Across her three albums to date, Merrill Garbus has tracked an out-there path through a host of musical influences: her debut, 2009’s Bird-Brains, was recorded on a Dictaphone and subsequently pasted together, while follow-ups whokill (2011) and Nikki Nack (2014) expanded her sound into more hi-fi, danceable areas.
With Garbus’ partner in crime, bassist Nate Brenner, now officially in the band, her fourth album, I Can Feel You Creep Into My Private Life, is her most upbeat, funky record so far: first single Look At Your Hands is a turbo-charged, Cameo-esque electro-glam stomper, and Private Life is a dancehall stunner that captures the same free-wheeling grooves as early MIA, while Honesty is like New Order jamming it out with Soul II Soul. The latter shows off the brave approach Garbus has taken with her already spell-binding voice on this record, processing it through an Akai sampler so it’s stuttering and pitch-shifting for a sublime late-’80s/early-’90s feel.

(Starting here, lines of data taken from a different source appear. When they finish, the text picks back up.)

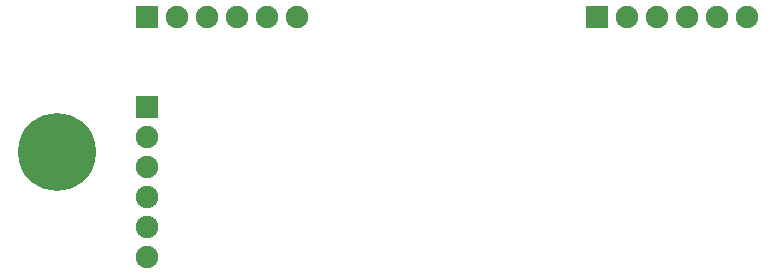
<source format=gbs>
G04 #@! TF.FileFunction,Soldermask,Bot*
%FSLAX46Y46*%
G04 Gerber Fmt 4.6, Leading zero omitted, Abs format (unit mm)*
G04 Created by KiCad (PCBNEW 4.0.4+e1-6308~48~ubuntu15.10.1-stable) date Tue Feb  7 13:59:00 2017*
%MOMM*%
%LPD*%
G01*
G04 APERTURE LIST*
%ADD10C,0.100000*%
%ADD11R,1.900000X1.900000*%
%ADD12O,1.900000X1.900000*%
%ADD13C,6.600000*%
G04 APERTURE END LIST*
D10*
D11*
X147320000Y-105410000D03*
D12*
X147320000Y-107950000D03*
X147320000Y-110490000D03*
X147320000Y-113030000D03*
X147320000Y-115570000D03*
X147320000Y-118110000D03*
D11*
X185420000Y-97790000D03*
D12*
X187960000Y-97790000D03*
X190500000Y-97790000D03*
X193040000Y-97790000D03*
X195580000Y-97790000D03*
X198120000Y-97790000D03*
D11*
X147320000Y-97790000D03*
D12*
X149860000Y-97790000D03*
X152400000Y-97790000D03*
X154940000Y-97790000D03*
X157480000Y-97790000D03*
X160020000Y-97790000D03*
D13*
X139700000Y-109220000D03*
M02*

</source>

It’s not all danceable and upbeat fare on …Private Life, though. In the tradition of the finest funk – Funkadelic or Sly & The Family Stone, for example – Tune-Yards use these grooves, simultaneously warped and complex, to tackle some serious subjects. Colonizer, for example, with mind-melting beats on the edge of being out of time, finds Garbus cooing, “I comb my white woman’s hair with a comb made especially generally for me/I use my white woman’s voice to tell stories”, while on the slow-burning Coast To Coast, she sings of environmental destruction: “This land is sinking while I try to get clear.”
Any heavy topics are presented with a helping of irony, poetic license and absurdity, of course, so nothing is too dry. In fact, …Private Life, a surprising, joyful, enlightening 45 minutes, might be Tune-Yards’ finest album so far.